For years, the WoW community has been one of the worst communities in MMO history. Players on the official Blizzard forums routinely indulge in sophomoric acts of flaming, personal attacks and other assorted displays of concentrated stupidity. This week a WoW Insider columnist named Mark Crump decided to join their ranks by ridiculing a WoW player that innocently asked a legitimate question for the weekly Ask WoW Insider column.
The victim here was a stay-at-home mother named Tayluca; she had submitted a letter to WoW Insider explaining her situation and asking for tips for more ways to help the WoW community. Not only did Mark Crump (and some readers) make fun of this lady by questioning the number of hours she plays WoW each day, he used a photo of Clara (played by actress Robin Thorsen) who portrays a stereotypical overweight stay-at-home mom that ignores her children while playing WoW in the popular online-sitcom The Guild.

> WHAT THIS EXERCISE ASKS:
**A)** From the passage about the WoW Insider column, reproduce the part that opens with the words containing "For years, the" and closes with "WoW Insider column.".
**B)** Pick up the passage about the WoW Insider column where it stops and keep writing it.

> DATASET RECORDS:
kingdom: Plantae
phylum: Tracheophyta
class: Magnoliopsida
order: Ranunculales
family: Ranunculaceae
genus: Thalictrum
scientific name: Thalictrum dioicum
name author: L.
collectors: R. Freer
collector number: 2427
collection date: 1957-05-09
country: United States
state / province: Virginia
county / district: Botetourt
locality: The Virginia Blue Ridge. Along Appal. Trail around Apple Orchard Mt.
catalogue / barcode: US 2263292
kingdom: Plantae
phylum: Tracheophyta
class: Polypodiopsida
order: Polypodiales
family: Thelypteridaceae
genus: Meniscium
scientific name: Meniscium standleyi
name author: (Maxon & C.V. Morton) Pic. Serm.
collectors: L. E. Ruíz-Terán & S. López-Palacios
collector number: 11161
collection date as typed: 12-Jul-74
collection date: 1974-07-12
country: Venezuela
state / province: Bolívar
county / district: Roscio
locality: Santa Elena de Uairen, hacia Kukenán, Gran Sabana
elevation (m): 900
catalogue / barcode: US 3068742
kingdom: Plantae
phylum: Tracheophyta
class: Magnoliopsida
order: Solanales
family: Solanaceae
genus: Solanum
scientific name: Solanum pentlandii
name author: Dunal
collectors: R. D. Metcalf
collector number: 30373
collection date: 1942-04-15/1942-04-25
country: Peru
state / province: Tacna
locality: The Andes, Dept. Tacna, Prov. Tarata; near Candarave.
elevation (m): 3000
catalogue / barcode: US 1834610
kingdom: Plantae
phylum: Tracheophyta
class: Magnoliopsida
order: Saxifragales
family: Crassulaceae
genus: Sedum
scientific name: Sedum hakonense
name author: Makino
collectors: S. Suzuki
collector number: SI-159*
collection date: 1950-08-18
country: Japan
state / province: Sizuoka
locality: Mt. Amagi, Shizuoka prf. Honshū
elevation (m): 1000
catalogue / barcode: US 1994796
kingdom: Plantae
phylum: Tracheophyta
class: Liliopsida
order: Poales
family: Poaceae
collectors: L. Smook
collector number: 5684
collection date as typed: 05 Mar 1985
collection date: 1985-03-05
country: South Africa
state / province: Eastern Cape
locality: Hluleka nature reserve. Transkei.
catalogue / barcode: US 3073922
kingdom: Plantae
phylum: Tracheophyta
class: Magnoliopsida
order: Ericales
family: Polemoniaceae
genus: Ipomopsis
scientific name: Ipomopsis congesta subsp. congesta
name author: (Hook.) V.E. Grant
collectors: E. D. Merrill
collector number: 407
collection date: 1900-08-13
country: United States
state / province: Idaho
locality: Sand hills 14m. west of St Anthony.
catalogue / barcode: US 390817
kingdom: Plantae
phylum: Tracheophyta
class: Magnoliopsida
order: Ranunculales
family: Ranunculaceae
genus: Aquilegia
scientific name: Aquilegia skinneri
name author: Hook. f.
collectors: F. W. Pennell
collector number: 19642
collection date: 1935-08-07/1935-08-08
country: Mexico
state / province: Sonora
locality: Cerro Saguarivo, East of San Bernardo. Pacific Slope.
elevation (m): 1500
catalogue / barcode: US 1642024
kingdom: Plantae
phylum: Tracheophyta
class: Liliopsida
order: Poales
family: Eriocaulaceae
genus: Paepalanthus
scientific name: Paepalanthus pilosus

> EXERCISE RESPONSES:
**A)**
For years, the WoW community has been one of the worst communities in MMO history. Players on the official Blizzard forums routinely indulge in sophomoric acts of flaming, personal attacks and other assorted displays of concentrated stupidity. This week a WoW Insider columnist named Mark Crump decided to join their ranks by ridiculing a WoW player that innocently asked a legitimate question for the weekly Ask WoW Insider column.

**B)**
In the typical Blizzard official forum WoW community style, some readers made disparaging remarks about the lady’s weight which later prompted WoW Insider to remove the photo. Other posters started questioning her parenting skills. Thankfully many people came to her defense. Eventually the stay at home mom replied herself and clarified that she had “16 free hours” each day to fill up which represented her total time including raising the kids and other duties — not that she needed more ideas on how to fill 16 hours by playing WoW. She did an admirable job of defending herself. Here’s just a portion of what she said:
I spent a good amount of time this morning over my coffee considering if I should bother replying to this topic at the risk of being insanely flamed or harassed. But I have to say, I am completely embarrassed and horrified that the very first time I have EVER written ANY blog asking for advice, I am ridiculed and flamed by the very person I was seeking assistance from. I think it’s awesome (read: sarcasm) that I went from asking how to help the community to being a neglectful, wow-addicted, parent (or troll, apparently undecided) with no sense of time management. Quick! Lock me up before my children turn into game-a-holics! Maybe it runs in the family!!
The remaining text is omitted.